> **Questions**:
#1 Rewrite the stretch from "It used to be" through "reaches the store." in the article on store-ready shipments, swapping "truck" for "trailer".
#2 Please write the next part of the article on store-ready shipments, picking up after its last sentence.

> **Extract provided**:

========

Skip to content
Search AI Powered

Latest Stories

material handling update

Time for some shelf examination?

If your DC serves retail outlets, you're probably getting more requests for pre-assembled orders that cut down on the labor needed to stock store shelves. The question is, how do you do that without blowing your own budget?

Time for some shelf examination?

It used to be that a distribution center's main concern was getting orders out the door as quickly and efficiently as possible. What happened after the truck left the dock was not its problem.

Not so anymore. In many retail companies today, the focus has shifted to improving efficiencies at the other end of the supply chain—that is, in activities like unloading and putaway that take place after the truck reaches the store.


As a result, DCs are increasingly being asked to provide "store ready" shipments, with merchandise packed and loaded with an eye toward streamlining the receiving and putaway processes. That might mean, for example, loading orders into trucks in a particular sequence or shipping more mixed-case pallets, with items that are sold in the same department grouped together—say, dog and cat food, with no cleaning products packed in between. "It's all about reducing the time, labor, and complexity required to re-stock the shelves at the retail store," says Ken Ruehrdanz, market manager, distribution and warehouse systems for Dematic, a material handling and logistics automation company.

The reason behind this shift is simple math. Anything that cuts labor costs at 100 stores will save big bucks, even if it means higher labor costs at the DC that serves those stores, says Lance Reese, technical solutions director for Intelligrated, a provider of material handling solutions.

========

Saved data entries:
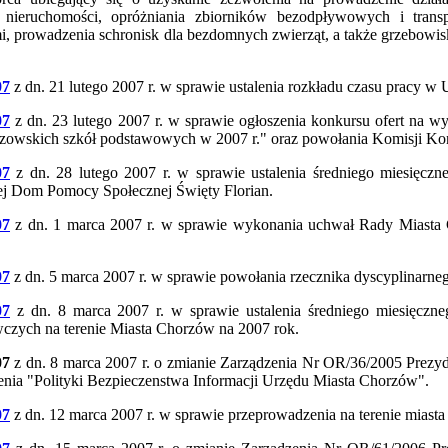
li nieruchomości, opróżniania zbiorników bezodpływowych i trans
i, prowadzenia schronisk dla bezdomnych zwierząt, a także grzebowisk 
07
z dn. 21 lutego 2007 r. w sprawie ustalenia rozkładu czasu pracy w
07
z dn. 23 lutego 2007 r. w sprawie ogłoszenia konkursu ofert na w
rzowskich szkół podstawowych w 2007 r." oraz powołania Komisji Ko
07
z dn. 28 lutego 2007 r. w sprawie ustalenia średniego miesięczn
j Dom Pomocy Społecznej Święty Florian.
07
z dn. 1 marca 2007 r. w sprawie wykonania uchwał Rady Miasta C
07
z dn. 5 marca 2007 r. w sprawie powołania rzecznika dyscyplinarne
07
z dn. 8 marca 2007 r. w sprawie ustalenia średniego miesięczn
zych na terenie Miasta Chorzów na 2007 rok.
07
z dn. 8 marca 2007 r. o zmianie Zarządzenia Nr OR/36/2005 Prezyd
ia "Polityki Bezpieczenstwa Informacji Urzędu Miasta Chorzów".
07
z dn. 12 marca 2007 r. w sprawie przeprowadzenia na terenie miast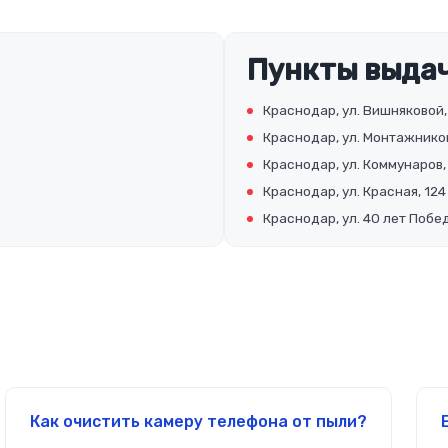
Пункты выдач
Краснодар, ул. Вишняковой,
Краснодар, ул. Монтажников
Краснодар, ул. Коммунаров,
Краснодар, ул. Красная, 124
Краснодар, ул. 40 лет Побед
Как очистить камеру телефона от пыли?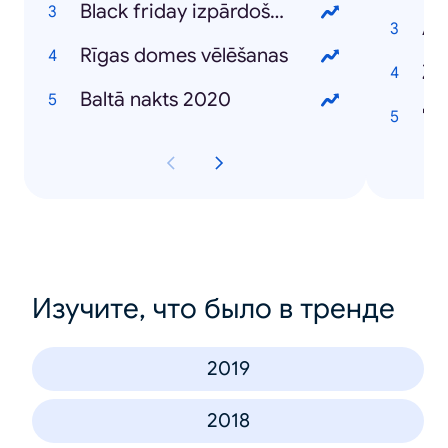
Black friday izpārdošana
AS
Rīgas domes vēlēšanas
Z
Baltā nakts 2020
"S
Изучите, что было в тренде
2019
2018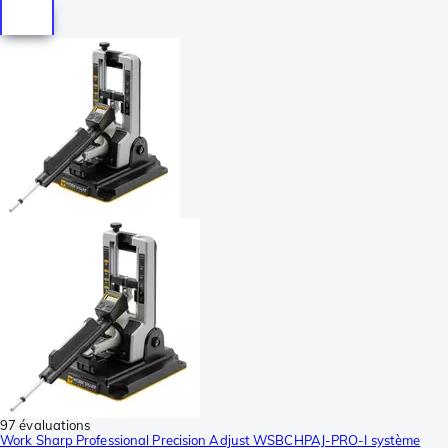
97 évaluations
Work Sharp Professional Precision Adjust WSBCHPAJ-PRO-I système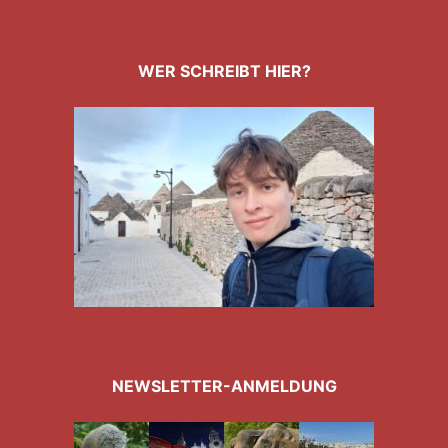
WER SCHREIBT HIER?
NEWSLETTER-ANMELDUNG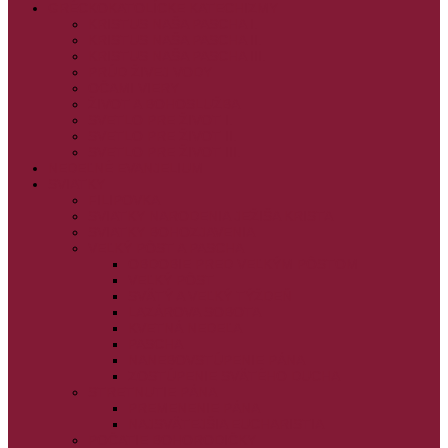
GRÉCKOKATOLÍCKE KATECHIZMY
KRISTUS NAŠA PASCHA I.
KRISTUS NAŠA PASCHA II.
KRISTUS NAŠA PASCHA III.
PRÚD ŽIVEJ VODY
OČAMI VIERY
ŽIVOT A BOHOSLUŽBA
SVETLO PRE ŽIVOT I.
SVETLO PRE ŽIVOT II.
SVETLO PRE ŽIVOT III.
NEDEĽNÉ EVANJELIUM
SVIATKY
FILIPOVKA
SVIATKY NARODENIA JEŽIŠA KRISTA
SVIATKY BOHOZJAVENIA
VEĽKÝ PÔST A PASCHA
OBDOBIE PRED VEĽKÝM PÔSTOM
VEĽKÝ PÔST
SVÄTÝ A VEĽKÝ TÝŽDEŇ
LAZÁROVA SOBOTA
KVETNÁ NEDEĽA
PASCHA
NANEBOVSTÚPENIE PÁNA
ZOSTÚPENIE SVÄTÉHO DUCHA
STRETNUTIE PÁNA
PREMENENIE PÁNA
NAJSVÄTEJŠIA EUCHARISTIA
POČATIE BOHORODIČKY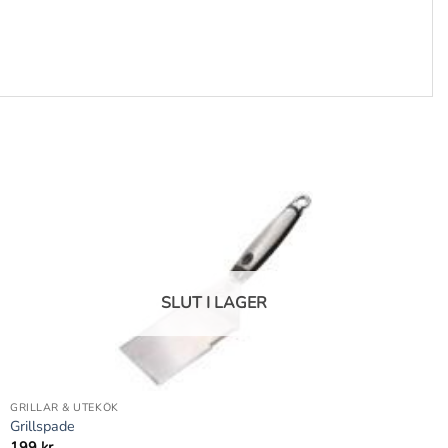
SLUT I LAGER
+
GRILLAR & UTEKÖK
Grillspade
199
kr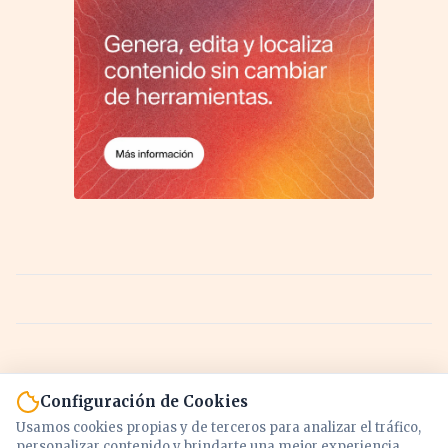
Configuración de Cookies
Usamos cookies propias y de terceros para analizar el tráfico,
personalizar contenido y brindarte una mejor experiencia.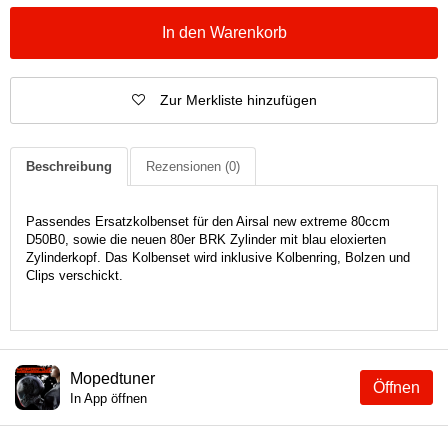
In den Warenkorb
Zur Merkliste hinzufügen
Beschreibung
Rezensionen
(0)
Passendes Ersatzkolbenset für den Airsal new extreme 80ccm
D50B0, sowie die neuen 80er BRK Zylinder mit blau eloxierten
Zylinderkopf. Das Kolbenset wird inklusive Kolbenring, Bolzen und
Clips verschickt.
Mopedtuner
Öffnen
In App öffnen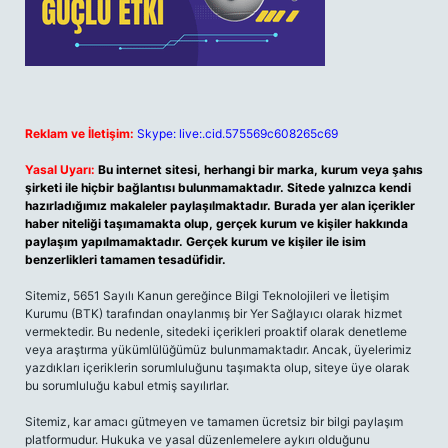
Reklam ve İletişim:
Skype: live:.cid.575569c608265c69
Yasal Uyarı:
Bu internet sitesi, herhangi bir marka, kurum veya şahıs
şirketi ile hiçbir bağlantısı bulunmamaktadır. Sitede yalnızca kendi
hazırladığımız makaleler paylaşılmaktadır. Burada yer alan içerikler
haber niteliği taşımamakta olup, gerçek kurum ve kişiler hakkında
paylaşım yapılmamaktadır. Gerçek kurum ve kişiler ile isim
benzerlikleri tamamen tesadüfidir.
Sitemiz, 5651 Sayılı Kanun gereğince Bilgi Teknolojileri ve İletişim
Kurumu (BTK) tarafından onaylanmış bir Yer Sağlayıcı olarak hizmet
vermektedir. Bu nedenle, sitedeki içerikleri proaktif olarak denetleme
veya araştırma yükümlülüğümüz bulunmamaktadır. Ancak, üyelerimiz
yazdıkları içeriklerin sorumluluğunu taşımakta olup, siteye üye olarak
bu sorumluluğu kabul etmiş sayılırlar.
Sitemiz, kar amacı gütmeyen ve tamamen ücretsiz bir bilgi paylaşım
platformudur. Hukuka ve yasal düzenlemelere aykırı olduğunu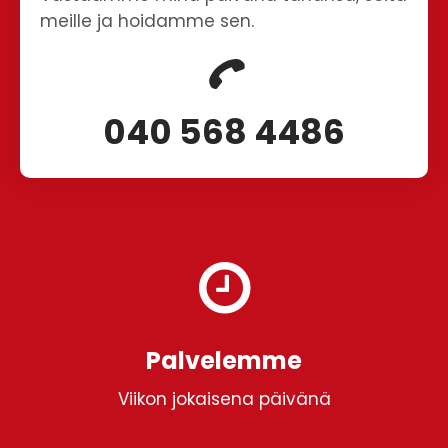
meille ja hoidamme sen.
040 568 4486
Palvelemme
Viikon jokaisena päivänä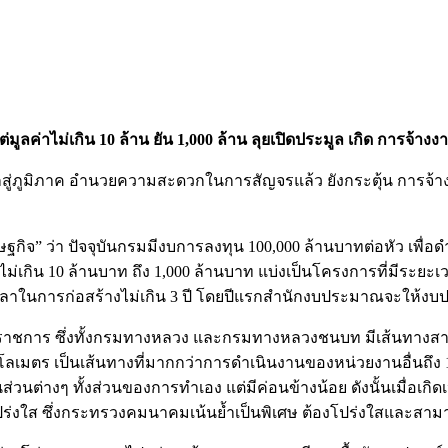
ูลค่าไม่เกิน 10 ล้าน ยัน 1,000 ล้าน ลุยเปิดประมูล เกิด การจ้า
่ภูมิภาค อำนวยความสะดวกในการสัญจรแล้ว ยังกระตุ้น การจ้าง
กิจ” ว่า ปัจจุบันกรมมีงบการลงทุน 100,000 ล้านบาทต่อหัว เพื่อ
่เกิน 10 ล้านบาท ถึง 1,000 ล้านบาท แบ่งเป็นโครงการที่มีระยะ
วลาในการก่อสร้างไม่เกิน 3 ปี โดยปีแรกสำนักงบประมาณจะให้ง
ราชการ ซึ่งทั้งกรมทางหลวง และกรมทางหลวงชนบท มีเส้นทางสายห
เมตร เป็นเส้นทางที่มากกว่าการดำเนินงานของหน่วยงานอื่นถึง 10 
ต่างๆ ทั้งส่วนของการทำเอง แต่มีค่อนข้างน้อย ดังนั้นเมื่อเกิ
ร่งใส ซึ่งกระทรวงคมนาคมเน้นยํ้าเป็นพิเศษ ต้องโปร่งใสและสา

========

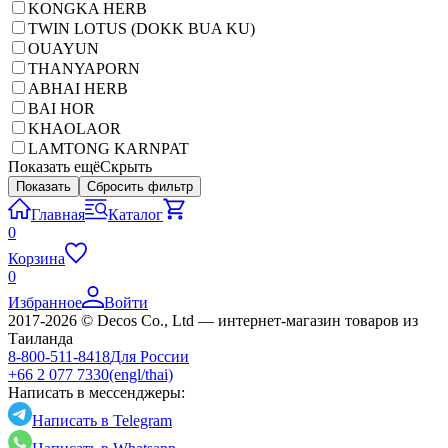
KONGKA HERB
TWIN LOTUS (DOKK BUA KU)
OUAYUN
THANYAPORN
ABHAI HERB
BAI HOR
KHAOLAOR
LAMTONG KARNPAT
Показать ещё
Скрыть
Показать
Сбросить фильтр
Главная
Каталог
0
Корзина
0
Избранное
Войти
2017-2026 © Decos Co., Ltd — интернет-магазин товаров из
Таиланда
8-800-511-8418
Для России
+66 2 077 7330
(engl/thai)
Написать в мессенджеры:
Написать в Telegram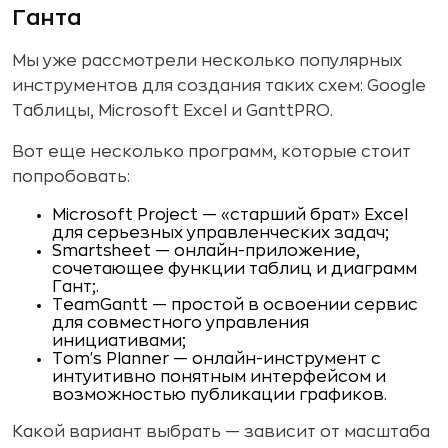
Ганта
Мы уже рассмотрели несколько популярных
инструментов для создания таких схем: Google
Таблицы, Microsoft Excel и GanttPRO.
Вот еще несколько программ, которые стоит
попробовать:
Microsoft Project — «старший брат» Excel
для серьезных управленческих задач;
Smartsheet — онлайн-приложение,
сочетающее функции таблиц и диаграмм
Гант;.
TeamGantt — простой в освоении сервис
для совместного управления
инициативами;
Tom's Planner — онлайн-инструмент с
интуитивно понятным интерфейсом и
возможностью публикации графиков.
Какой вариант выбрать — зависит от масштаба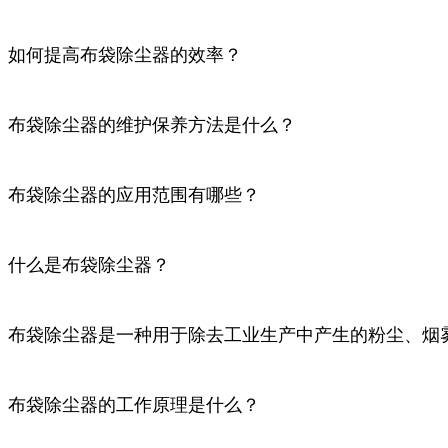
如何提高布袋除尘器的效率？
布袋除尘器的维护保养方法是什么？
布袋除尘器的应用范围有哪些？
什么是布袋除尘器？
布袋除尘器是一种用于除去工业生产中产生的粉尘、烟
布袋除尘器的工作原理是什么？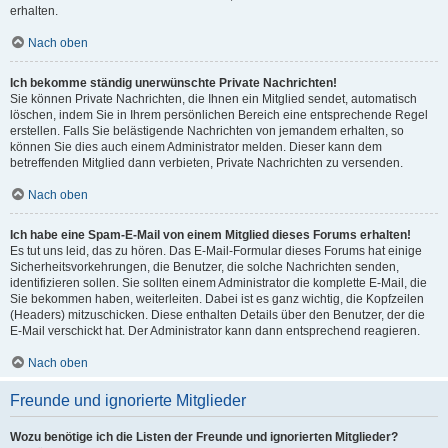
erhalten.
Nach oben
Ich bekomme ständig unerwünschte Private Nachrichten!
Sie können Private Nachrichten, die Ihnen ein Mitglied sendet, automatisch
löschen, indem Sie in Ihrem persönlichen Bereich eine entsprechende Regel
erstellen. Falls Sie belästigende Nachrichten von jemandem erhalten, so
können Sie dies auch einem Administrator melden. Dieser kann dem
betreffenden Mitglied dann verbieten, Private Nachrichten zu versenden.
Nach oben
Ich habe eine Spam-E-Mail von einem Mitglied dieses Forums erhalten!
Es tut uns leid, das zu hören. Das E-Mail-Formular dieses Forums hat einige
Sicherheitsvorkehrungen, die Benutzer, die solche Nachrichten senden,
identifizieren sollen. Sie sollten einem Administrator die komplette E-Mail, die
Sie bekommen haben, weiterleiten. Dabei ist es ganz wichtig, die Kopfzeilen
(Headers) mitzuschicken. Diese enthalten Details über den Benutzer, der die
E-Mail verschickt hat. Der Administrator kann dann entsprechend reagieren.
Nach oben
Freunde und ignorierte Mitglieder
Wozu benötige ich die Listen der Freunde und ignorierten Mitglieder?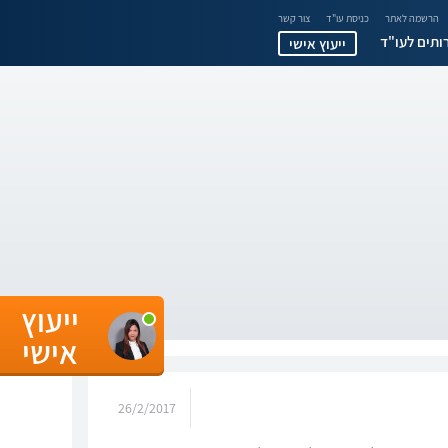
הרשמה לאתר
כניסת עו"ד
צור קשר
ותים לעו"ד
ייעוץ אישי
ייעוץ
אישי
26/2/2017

========

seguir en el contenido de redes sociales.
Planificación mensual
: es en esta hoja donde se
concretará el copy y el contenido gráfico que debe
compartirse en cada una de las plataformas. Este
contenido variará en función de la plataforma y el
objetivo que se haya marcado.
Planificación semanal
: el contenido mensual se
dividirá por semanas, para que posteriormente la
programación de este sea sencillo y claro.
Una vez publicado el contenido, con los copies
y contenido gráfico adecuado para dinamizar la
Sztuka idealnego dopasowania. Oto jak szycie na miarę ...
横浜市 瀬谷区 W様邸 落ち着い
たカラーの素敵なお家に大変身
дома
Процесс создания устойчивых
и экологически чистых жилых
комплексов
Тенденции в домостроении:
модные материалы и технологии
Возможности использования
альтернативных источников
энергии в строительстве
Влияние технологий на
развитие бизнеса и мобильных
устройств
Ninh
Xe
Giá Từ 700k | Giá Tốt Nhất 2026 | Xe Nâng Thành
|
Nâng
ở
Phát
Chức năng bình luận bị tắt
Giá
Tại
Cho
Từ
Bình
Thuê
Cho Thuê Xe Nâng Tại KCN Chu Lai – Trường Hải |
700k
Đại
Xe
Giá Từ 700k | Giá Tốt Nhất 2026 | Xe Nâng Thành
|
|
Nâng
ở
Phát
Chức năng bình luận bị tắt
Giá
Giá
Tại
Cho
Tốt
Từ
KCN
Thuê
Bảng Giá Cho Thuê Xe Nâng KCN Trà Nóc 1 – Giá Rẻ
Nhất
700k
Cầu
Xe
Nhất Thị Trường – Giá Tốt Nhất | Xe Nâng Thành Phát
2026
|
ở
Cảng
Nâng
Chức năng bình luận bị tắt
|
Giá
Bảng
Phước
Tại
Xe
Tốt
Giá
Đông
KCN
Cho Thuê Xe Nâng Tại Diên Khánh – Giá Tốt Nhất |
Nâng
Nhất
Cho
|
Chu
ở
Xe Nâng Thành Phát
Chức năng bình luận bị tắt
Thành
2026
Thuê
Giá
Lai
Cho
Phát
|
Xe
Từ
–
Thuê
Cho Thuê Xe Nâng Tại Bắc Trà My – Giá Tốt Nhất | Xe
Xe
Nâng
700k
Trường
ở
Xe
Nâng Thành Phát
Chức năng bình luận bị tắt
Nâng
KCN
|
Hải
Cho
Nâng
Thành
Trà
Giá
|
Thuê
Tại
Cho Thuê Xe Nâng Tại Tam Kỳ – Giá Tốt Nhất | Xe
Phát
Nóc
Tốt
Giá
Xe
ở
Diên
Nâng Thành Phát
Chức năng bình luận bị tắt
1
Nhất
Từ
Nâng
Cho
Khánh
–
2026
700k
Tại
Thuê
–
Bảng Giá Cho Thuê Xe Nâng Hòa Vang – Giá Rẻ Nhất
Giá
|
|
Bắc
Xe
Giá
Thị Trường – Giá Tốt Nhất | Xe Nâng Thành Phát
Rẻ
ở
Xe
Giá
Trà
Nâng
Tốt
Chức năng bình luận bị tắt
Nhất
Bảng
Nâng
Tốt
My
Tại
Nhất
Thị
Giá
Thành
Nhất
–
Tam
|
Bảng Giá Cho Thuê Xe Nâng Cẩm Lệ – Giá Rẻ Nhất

========

> **Responses to the tasks**:
#1
It used to be that a distribution center's main concern was getting orders out the door as quickly and efficiently as possible. What happened after the trailer left the dock was not its problem.

Not so anymore. In many retail companies today, the focus has shifted to improving efficiencies at the other end of the supply chain—that is, in activities like unloading and putaway that take place after the trailer reaches the store.

#2
To be sure, the store-ready concept is not new. Consumer packaged goods companies have been building mixed-case pallets and loading trucks in reverse stop sequence (with orders for the last stop on the truck's route loaded first) for years. But the practice is now spreading beyond grocery, convenience, and drug stores to other kinds of retail establishments, like consumer electronics and club stores.

The store-ready trend is also deepening: In addition to store-ready pallets, some companies are now asking for store-ready cartons and totes. Others are experimenting with store-ready packaging, a concept popular in Europe, where products are packaged to go straight from the truck to the shelf.

Keep the cost down
All of this, of course, has the potential to add significant costs to DC operations. For starters, there's the additional labor required to pick orders in a "store friendly" sequence as well as the labor needed to break down full pallets and build new, mixed-case loads. "The distribution center is now going to cost more to operate," Ruehrdanz says.

For managers whose sole focus up to now has been on optimizing DC costs, this isn't always an easy adjustment, says Tom Kozenski, vice president of product strategy at software vendor RedPrairie. "I've been in meetings with senior executives of logistics who say, 'I'm willing to do things to help [the stores] but at relative cost,'" he says. "In other words, they're saying, 'I'd love to pick these pretty packages for you, but it costs me money to pick them in that order and to ... have my workers walk around instead of yours,'" he explains.

Still, there are ways to accommodate these requests without being killed by the added costs. Ruehrdanz warns, however, that it will take some work. In fact, for a lot of companies, it will most likely mean analyzing and re-engineering the order assembly process, he says.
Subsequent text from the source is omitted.